Showrooming – retailers need to work with it not against it

Showrooming, where shoppers go to stores to try out products before heading home to buy them online at cheaper prices, can be scary for high street retailers but a recent TNS study shows how mobile is reducing the threat.

Rosie

The TNS Mobile Life study looked at the behaviours of 38,000 people around the world and found while there are differences between regions, a third of consumers admit to showrooming and two thirds of those are using mobiles.

Dixons’ cheeky outdoor ad campaign ‘The last place you’d want to go’ a few years ago made no bones about encouraging shoppers to visit rival department stores like John Lewis to scope out electricals and tech and soak up the in-store service before directing them back to the now defunct Dixons.co.uk site to purchase them for less.
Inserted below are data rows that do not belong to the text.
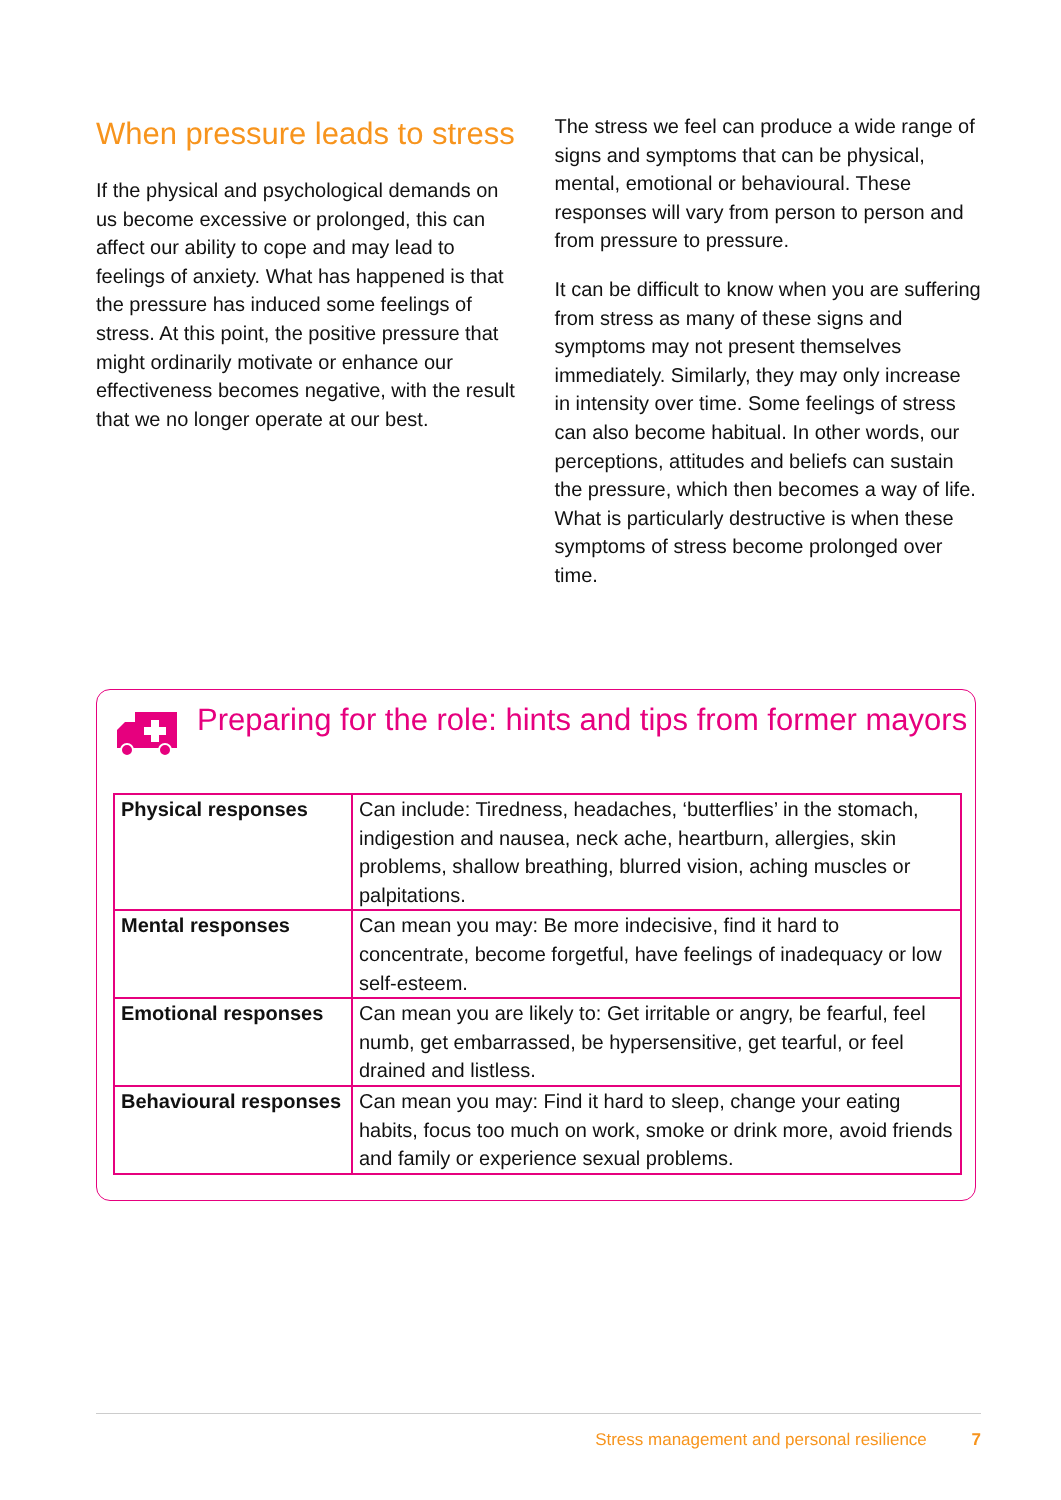When pressure leads to stress
If the physical and psychological demands on us become excessive or prolonged, this can affect our ability to cope and may lead to feelings of anxiety. What has happened is that the pressure has induced some feelings of stress. At this point, the positive pressure that might ordinarily motivate or enhance our effectiveness becomes negative, with the result that we no longer operate at our best.
The stress we feel can produce a wide range of signs and symptoms that can be physical, mental, emotional or behavioural. These responses will vary from person to person and from pressure to pressure.
It can be difficult to know when you are suffering from stress as many of these signs and symptoms may not present themselves immediately. Similarly, they may only increase in intensity over time. Some feelings of stress can also become habitual. In other words, our perceptions, attitudes and beliefs can sustain the pressure, which then becomes a way of life. What is particularly destructive is when these symptoms of stress become prolonged over time.
Preparing for the role: hints and tips from former mayors
| Physical responses | Can include: Tiredness, headaches, ‘butterflies’ in the stomach, indigestion and nausea, neck ache, heartburn, allergies, skin problems, shallow breathing, blurred vision, aching muscles or palpitations. |
| Mental responses | Can mean you may: Be more indecisive, find it hard to concentrate, become forgetful, have feelings of inadequacy or low self-esteem. |
| Emotional responses | Can mean you are likely to: Get irritable or angry, be fearful, feel numb, get embarrassed, be hypersensitive, get tearful, or feel drained and listless. |
| Behavioural responses | Can mean you may: Find it hard to sleep, change your eating habits, focus too much on work, smoke or drink more, avoid friends and family or experience sexual problems. |
Stress management and personal resilience 7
While it was a bit of a crass advertising strategy it was also clever. It worked because it tapped into an existing behaviour most people felt a bit guilty about doing and made it acceptable.

That was four years ago when things were much more about online versus in-store and smartphones and mobile browsing were not as prevalent as they are now. Consumers are much more comfortable price comparing on mobiles while in stores and even buying big ticket items through mobile devices is much more common.

Mobile has made things a lot more fluid and retailers with a physical presence can play to the showrooming behaviour and take advantage of it as an opportunity rather than seeing it as threat. If two thirds of showroomers are using mobile devices while in-store, then that means retailers can directly target those shoppers when they are in shopping mode with things like coupons or offers to incentivise a purchase with them not a rival.

It’s also an opportunity to provide a service. If a department store knows a customer is standing in the TV department of their store while also browsing using its free in-store Wi-Fi for TV offers available elsewhere, there’s an opportunity to offer advice or help via mobile or to tell the shopper about in-store services that might improve their experience and encourage a sale.

TNS claims 20 per cent of shoppers are keen to receive mobile coupons while shopping, a similar proportion are interested in apps to help navigate the store they are in and 13 per cent want help from virtual sales assistants through their mobile device.

UK marketers could learn something about embracing disruptive mobile behaviours from marketers in emerging Asian, Middle East and North African regions. In these regions many consumers skipped over the desktop computer phase and most internet access is through handsets so mobile use in stores is much higher than it is in developed markets.

While a few years ago the trend towards showrooming posed a threat to physical retailers, now technology has caught up with consumers and turned it into a bigger opportunity.